Darwin man who attempted to evade police over child abuse material charges jailed

by | Oct 27, 2020 | Court, News | 0 comments

A 28-year-old Darwin man will spend 12 months in jail after a joint anti-child exploitation task force seized his laptop that had a combined 163 child abuse videos and images on it.

Jaymie Pierce pleaded guilty in the Northern Territory Supreme Court in Darwin to one count of possession of child abuse material, despite an initial attempt to lead authorities astray.

The court heard Northern Territory Police and Australian Federal Police from the joint anti-child exploitation team executed a Commonwealth search warrant at Pierce’s Malak address on Monday, April 20.

At the time of the search, police body-worn video recorded Pierce telling the officers he had been accessing the dark web and doing research on illegal
marketplaces such as Silk Road.

During the search a silver Dell laptop was located in his bedroom and a digital forensic examination recovered a number of child abuse videos and images.
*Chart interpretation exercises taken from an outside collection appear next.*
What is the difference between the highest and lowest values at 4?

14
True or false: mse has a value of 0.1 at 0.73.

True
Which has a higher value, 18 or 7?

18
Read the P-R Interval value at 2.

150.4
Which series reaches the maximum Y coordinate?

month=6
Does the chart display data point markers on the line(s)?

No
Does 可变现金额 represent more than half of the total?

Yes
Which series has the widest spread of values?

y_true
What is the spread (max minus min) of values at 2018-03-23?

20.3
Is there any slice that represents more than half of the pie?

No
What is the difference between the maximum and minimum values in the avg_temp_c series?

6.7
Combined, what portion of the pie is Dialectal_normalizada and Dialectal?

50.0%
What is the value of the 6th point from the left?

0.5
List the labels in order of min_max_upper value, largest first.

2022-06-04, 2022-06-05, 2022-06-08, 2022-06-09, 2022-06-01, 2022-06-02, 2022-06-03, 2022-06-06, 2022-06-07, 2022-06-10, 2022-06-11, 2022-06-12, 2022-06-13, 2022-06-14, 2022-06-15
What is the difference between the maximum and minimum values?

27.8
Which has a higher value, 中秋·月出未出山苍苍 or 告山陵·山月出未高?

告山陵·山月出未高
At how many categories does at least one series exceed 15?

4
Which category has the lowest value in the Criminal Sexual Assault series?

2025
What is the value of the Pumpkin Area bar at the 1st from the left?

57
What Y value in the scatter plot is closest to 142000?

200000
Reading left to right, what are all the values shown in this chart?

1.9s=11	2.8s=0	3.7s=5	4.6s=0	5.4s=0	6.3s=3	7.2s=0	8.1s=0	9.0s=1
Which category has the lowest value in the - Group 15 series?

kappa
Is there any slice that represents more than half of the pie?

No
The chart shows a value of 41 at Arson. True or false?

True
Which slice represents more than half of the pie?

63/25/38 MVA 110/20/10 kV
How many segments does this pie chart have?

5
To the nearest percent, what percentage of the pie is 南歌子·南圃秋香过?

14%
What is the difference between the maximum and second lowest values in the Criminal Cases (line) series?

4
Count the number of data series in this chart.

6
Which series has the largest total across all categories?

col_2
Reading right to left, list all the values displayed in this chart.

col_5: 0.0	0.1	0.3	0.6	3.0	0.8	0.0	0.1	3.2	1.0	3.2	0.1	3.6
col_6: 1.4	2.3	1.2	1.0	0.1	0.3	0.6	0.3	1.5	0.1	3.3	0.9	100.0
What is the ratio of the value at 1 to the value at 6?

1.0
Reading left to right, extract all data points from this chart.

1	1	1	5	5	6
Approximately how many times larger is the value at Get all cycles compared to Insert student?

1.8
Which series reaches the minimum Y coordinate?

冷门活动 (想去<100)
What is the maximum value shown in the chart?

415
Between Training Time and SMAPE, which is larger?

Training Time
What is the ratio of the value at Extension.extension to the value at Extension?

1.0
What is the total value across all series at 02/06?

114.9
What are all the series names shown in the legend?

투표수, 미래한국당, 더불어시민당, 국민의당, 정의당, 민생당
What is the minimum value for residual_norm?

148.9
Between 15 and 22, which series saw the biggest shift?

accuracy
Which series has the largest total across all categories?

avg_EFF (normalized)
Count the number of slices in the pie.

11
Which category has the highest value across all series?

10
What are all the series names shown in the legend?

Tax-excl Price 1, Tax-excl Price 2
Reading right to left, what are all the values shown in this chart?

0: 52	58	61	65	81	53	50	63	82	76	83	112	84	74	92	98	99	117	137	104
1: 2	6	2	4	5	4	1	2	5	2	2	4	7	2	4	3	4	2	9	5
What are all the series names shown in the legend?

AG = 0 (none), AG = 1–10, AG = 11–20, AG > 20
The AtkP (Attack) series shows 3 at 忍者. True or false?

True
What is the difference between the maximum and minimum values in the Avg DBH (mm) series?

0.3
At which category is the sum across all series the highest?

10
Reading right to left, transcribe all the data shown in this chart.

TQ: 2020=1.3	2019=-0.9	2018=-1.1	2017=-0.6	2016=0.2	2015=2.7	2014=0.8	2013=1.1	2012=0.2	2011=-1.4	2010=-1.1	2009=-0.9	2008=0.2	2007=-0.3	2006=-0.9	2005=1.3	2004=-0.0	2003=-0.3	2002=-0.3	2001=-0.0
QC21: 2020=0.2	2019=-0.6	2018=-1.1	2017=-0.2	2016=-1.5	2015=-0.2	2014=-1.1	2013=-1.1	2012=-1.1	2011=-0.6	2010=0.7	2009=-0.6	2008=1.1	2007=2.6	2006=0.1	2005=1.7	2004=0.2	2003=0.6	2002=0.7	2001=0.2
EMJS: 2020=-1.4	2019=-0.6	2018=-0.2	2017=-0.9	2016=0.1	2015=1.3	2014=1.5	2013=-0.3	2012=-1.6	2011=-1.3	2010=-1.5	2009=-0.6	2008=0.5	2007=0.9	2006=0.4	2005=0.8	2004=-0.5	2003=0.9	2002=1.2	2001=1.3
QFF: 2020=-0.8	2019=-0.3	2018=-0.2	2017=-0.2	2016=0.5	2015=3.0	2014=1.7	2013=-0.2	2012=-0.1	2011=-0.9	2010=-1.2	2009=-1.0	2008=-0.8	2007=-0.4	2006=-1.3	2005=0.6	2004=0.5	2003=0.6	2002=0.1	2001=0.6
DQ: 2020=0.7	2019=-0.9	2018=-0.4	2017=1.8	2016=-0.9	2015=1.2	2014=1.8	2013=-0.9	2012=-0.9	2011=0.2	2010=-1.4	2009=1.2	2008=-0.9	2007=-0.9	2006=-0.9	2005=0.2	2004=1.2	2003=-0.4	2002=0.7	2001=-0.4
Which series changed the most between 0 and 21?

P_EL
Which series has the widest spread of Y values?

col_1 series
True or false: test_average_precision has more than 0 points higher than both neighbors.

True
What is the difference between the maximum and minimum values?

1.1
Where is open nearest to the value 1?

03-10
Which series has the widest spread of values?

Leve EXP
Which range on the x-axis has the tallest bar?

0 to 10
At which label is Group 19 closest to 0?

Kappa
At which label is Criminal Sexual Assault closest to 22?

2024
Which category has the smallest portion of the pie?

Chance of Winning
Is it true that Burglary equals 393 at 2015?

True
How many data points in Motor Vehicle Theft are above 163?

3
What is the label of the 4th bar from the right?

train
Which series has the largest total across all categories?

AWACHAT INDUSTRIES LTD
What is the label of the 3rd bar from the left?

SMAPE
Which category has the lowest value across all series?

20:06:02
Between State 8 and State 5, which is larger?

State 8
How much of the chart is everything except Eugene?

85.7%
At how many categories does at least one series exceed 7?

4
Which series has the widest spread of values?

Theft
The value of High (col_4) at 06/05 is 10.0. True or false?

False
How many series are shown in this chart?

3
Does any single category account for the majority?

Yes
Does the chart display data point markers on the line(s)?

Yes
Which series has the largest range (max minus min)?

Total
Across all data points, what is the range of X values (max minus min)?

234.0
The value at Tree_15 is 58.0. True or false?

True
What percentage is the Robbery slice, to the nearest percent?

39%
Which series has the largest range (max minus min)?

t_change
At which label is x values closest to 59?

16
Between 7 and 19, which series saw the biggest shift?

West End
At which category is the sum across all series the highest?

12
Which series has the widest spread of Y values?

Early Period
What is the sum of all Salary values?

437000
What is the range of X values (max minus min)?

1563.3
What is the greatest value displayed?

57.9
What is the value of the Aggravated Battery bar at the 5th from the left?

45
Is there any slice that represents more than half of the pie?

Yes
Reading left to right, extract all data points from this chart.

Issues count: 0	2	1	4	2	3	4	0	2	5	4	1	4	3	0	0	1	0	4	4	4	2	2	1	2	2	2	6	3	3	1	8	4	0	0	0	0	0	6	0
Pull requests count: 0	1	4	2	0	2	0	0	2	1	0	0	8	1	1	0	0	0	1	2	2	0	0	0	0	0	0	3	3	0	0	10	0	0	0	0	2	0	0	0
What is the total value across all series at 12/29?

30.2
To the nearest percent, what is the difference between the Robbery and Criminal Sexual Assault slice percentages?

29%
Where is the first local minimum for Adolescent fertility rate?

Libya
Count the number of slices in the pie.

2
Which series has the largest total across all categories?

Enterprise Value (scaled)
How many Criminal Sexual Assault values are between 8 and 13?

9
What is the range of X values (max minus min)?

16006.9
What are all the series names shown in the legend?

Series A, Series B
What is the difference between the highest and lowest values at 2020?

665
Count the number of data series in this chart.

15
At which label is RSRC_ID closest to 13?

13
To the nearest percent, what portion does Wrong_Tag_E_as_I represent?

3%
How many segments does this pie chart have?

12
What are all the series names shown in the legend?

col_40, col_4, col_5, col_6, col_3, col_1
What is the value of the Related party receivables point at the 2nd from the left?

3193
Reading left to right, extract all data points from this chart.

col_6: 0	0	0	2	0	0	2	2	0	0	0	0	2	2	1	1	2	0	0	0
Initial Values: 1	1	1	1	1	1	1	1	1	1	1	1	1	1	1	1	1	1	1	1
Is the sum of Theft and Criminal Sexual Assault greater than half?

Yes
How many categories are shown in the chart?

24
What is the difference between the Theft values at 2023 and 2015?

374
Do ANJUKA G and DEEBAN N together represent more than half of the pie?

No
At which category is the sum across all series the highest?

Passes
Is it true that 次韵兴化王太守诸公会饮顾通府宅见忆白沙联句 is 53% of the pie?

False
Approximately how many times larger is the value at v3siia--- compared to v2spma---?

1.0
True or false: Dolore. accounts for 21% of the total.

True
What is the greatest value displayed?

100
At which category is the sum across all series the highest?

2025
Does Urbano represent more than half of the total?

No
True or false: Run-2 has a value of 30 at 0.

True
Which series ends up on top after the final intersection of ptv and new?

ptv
The court heard, between April 20, 2020 and April 23, 2020, Pierce sent a number of emails to the police in an attempt to explaining away possession of child abuse material on his laptop, saying he had used “suspicious key words” to check if an antivirus program worked.

In handing down his sentence, Supreme Court Judge Dean Mildren said a complete forensic examination recovered 77 child abuse material files on a seized USB and 86 child abuse material files on a laptop computer.

Judge Mildren highlighted a “significant record of prior convictions” covering the period between August 11, 2010 and July 6, 2017.

“The majority of your priors relate to motor vehicle offences, breaches of domestic violence orders and breaches of bail,” said.

“Your history shows that you do not comply with court orders.

“In the pre-sentence report, you were asked about these matters, and you gave various excuses, which are plainly false.

“You have taken little or no responsibility for your actions in the past and you offer implausible excuses or blame others.”

The court heard a psychological assessment revealed Pierce had difficulty accepting responsibility for his actions, but that there was no evidence to suggest he was a high risk for re-offending.

“The impression that I got before I read the psychologist’s report was that you, despite your stated age, behaved in the manner of a spoilt child,” Judge Mildren said.

“The report indicates that there is no evidence of the presence of clinical psychopathology and that you have normal intelligence. However, you developed
obsessive interest in particular topics and you lack experience in living in stable living conditions and employment.

“Because of your lack of insight into the significance of some of the difficulties you are living with and your reluctance to seek appropriate support and help, you
minimise the severity of these difficulties, and that leaves you vulnerable to episodes of behaviour that are dangerous or risky to yourself and others.”

Judge Mildren told the court there was no evidence the child abuse material was paid for and “no evidence that your purpose was to swap images or share images
with other people”.

“You have pleaded guilty at an early time and you facilitated the course of justice. However, your denials to corrections show that you have not fully accepted
responsibility and that you are not remorseful,” Judge Mildren said.

“This may be because of your personality rather than willfulness, but it remains the case that I cannot give you a significant discount because of your plea. I will discount your sentence by approximately 10 per cent.”